We hebben het weleens vaker over de diaconie gehad. Maar als ik bovenstaande lees, begrijp ik dat de diaconie er pas voor je is als je echt geen kant meer op kunt.Moeder kerk heeft haar plaats gegeven aan vadertje staat.” Met deze woorden opende ds. Tj. de Jong zijn lezing. De predikant uit Staphorst hield een pleidooi voor diaconale opdracht van de gemeente. „Het diaconaat is van wezensbelang voor de kerk en is niet alleen een zakelijke administratie, het is een liefdedienst. Het Woord des Heeren stelt hoge eisen aan diakenen. Het is beslist geen tweederangs figuur in de kerkenraad. En ook geen voorbereiding op het ambt van ouderling. Dat is een ongeestelijke gedachte”, aldus ds. De Jong. „Een diaken is iemand die service verleent in de goede zin van het woord, hij staat in dienst van de ander. Allereerst binnenkerkelijk, maar ook daarbuiten. Een ander misverstand is dat men denkt dat de diaconie er is voor het betalen van de rekeningen. Het komt in de praktijk echt voor dat zonder vraag vooraf rekeningen worden ingediend, zelfs nog sneller dan dat die is ontvangen van de zorgverlenende instantie. Dan verwordt de diaconie tot een verzekeraar, en dat nog wel zonder premiebetaling”, zo liet de predikant weten.
„Als er nood is, zal men volgens de bijbelse lijn allereerst de tering naar de nering moeten zetten. Vervolgens is het de taak van het gezin en de gezinsleden elkaar in nood te helpen, zoals ook in het huwelijksformulier staat: „en ook daarboven iets hebt om aan de nooddruftigen mede te delen.” Dat geldt eveneens voor de bloedverwanten. De bloedbanden moeten ook in deze zaken meespreken. Denk aan de envelop met inhoud die zonder afzender in de brievenbus glijdt. Als laatste mag dan een beroep gedaan worden op de kerk en in bijzonder de diaconie.” Ds.
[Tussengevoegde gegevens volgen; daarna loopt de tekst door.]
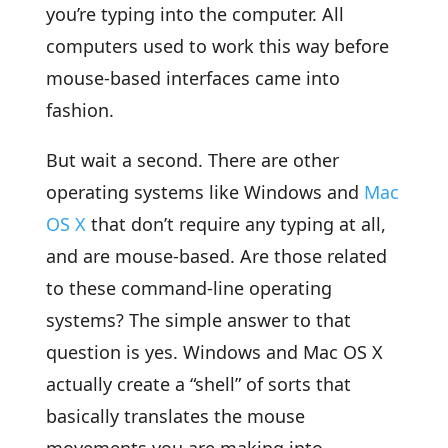
you’re typing into the computer. All
computers used to work this way before
mouse-based interfaces came into
fashion.
But wait a second. There are other
operating systems like Windows and
Mac
OS X
that don’t require any typing at all,
and are mouse-based. Are those related
to these command-line operating
systems? The simple answer to that
question is yes. Windows and Mac OS X
actually create a “shell” of sorts that
basically translates the mouse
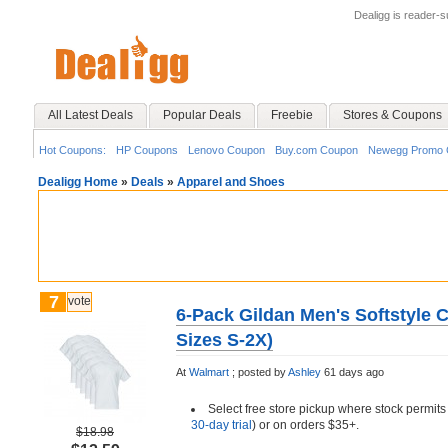
Dealigg is reader-
All Latest Deals
Popular Deals
Freebie
Stores & Coupons
Hot Coupons:
HP Coupons
Lenovo Coupon
Buy.com Coupon
Newegg Promo 
Dealigg Home
»
Deals
»
Apparel and Shoes
7
vote
6-Pack Gildan Men's Softstyle 
Sizes S-2X)
At
Walmart
;
posted by
Ashley
61 days ago
Select free store pickup where stock permits
30-day trial
) or on orders $35+.
$18.98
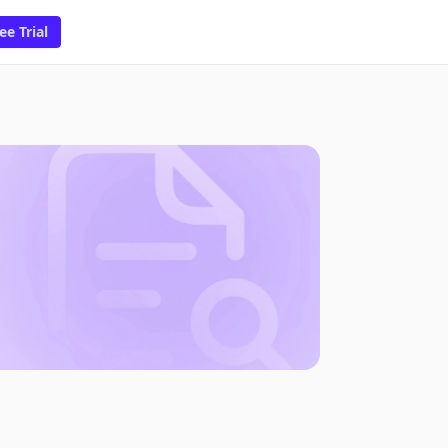
ee Trial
De Jong riep ertoe op om terug te keren naar het Woord. „Laten we ons afvragen hoe de kerk moet functioneren nu zij naar de marge van de samenleving is gedreven.”
Dan blijf ik mijn vragen hebben over de praktijk. Elke zondag wordt er bij ons 2x voor de diaconie gecollecteerd. Er komt dus heel wat binnen. In sommige gemeenten wordt dat opgepot, bij ons gaat het er, behoudens een buffer, uit, vooral naar externe doelen.
Maar als ik ds. De Jong begrijp, hoeft de diaconie maar zo'n 1000 euro in kas te hebben. En pas als je zelf en je familie niets meer (over) heeft, zijn zij er.
Is dit niet wat erg mager? Ik lees in Hand. 4 dat niemand in de gemeente gebrek leed. Dat kan ik met bovenstaande niet echt rijmen.